Exercise goal =
Your answer should be the lines from the one containing "(462, 261) = (505, 294): none" through the final line below, copied exactly.

++++

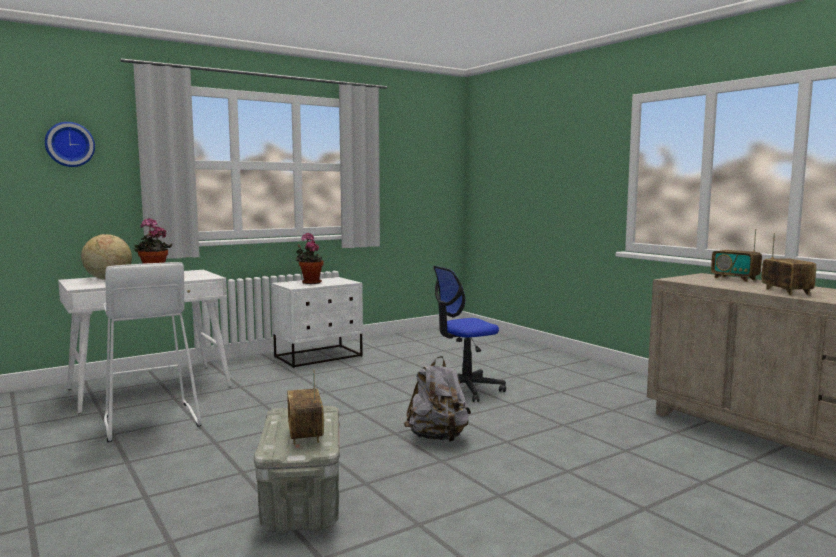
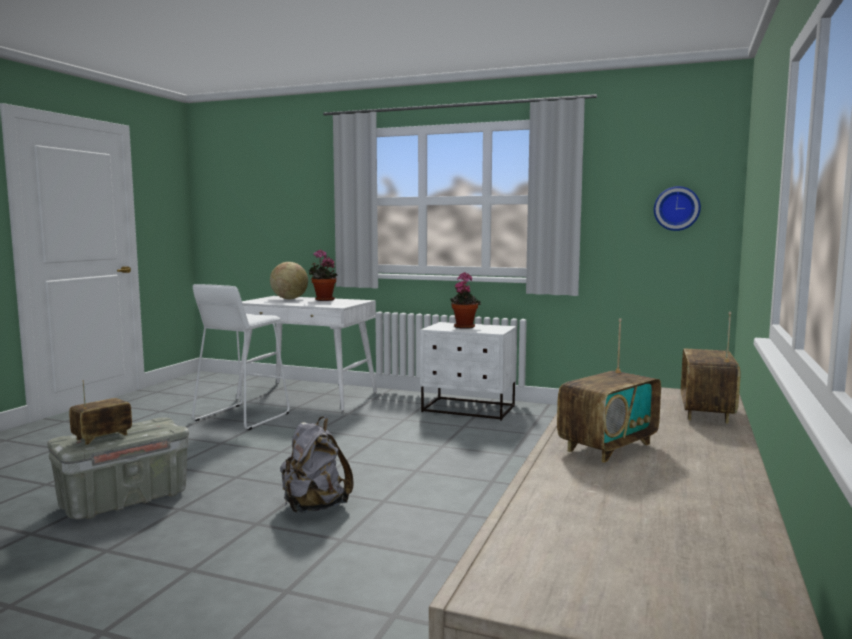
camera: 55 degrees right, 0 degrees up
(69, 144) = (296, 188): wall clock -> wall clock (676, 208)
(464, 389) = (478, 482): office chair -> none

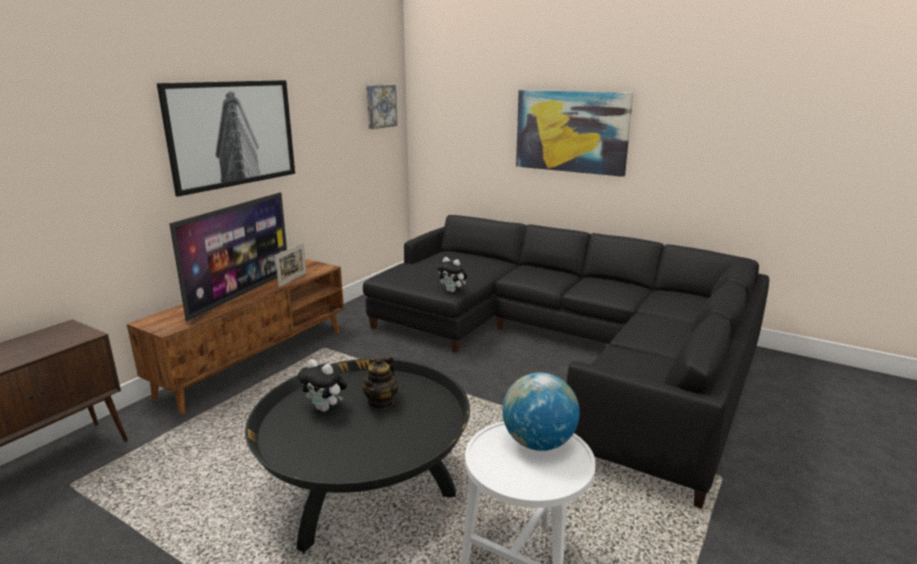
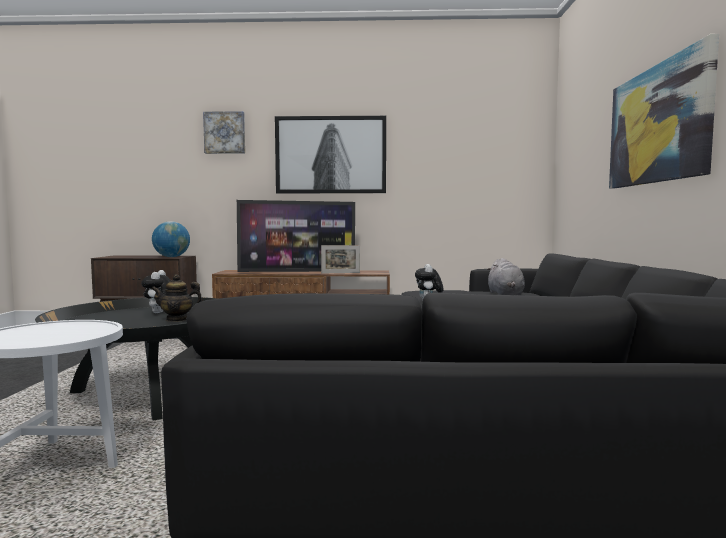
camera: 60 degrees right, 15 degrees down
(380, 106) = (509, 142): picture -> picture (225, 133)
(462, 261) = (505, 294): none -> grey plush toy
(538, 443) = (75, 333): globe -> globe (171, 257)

++++

Reply =
(462, 261) = (505, 294): none -> grey plush toy
(538, 443) = (75, 333): globe -> globe (171, 257)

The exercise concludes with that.